*** MATERIAL FOR THE TASK Section Begins ***

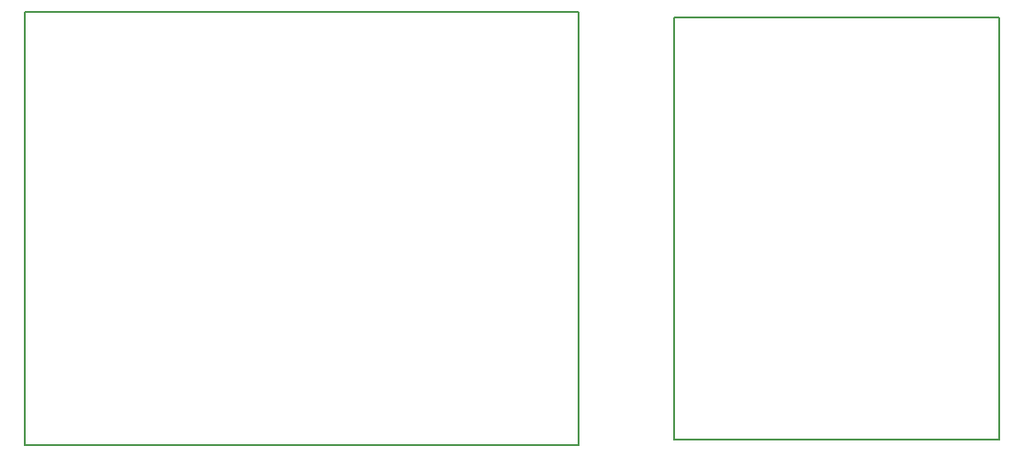
<source format=gko>
G04 EAGLE Gerber RS-274X export*
G75*
%MOMM*%
%FSLAX34Y34*%
%LPD*%
%INKeepout Layer*%
%IPPOS*%
%AMOC8*
5,1,8,0,0,1.08239X$1,22.5*%
G01*
%ADD10C,0.152400*%


D10*
X38000Y446000D02*
X548000Y446000D01*
X548000Y46000D01*
X38000Y46000D01*
X38000Y446000D01*
X636000Y51000D02*
X936000Y51000D01*
X636000Y51000D02*
X636000Y441000D01*
X936000Y441000D01*
X936000Y51000D01*
M02*

</source>
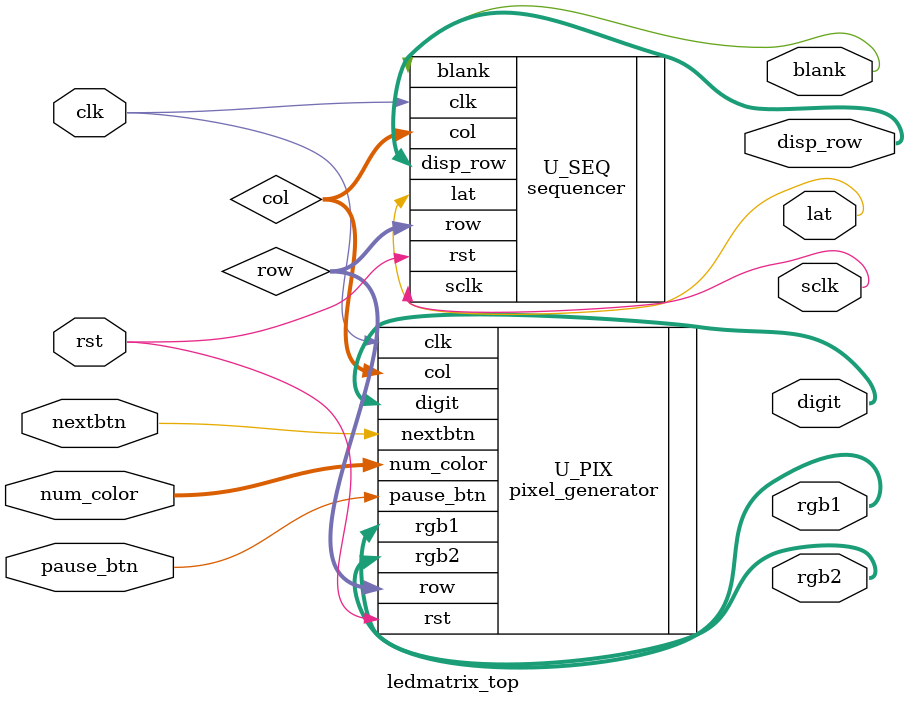
<source format=sv>
module ledmatrix_top (input logic        clk, rst, nextbtn, pause_btn,
                      input logic [2:0]  num_color,
                      output logic       sclk, blank, lat,
                      output logic [2:0] disp_row, rgb1, rgb2,
                      output logic [3:0] digit);

   logic [2:0] row;
   logic [7:0] col;

   
   sequencer U_SEQ(.clk, .rst, .row, .disp_row, .col, .sclk, .blank, .lat);

   pixel_generator U_PIX(.clk, .rst, .nextbtn, .pause_btn(pause_btn), .num_color, .col, .row, .rgb1, .rgb2, .digit);
   
endmodule // ledmatrix_top

</source>
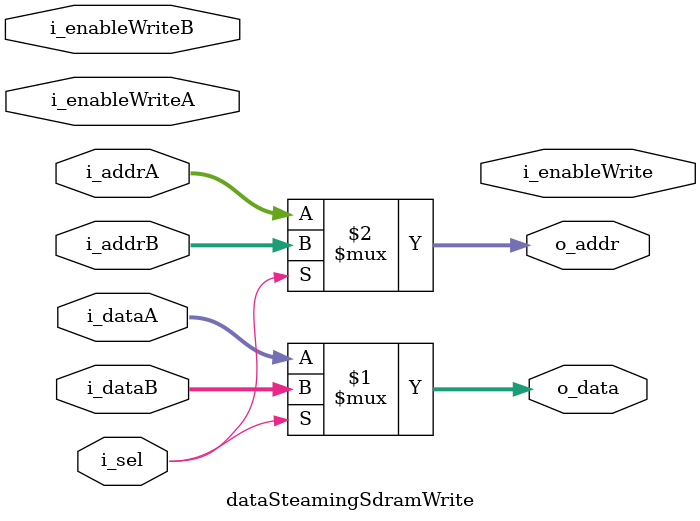
<source format=v>
module dataSteamingSdramWrite(
    input [15:0] i_dataA,
    input [15:0] i_dataB,
    input [18:0] i_addrA,
    input [18:0] i_addrB,
    input i_enableWriteA,
    input i_enableWriteB,
    input i_sel,
    output [15:0] o_data,
    output [18:0] o_addr,
    output i_enableWrite,
);
assign o_data = (i_sel) ? i_dataB : i_dataA;
assign o_addr = (i_sel) ? i_addrB : i_addrA;
assign o_enableWrite = (i_sel) ? i_enableWriteB : i_enableWriteA;
endmodule
</source>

*** MATERIAL FOR THE TASK Section Ends ***

### JOB ITEM
Repeat each line, unchanged, from the line that contains "assign o_data = (i_sel) ? i_dataB : i_dataA;" to the end of the listing above.

### EXPECTED OUTPUT
assign o_data = (i_sel) ? i_dataB : i_dataA;
assign o_addr = (i_sel) ? i_addrB : i_addrA;
assign o_enableWrite = (i_sel) ? i_enableWriteB : i_enableWriteA;
endmodule
</source>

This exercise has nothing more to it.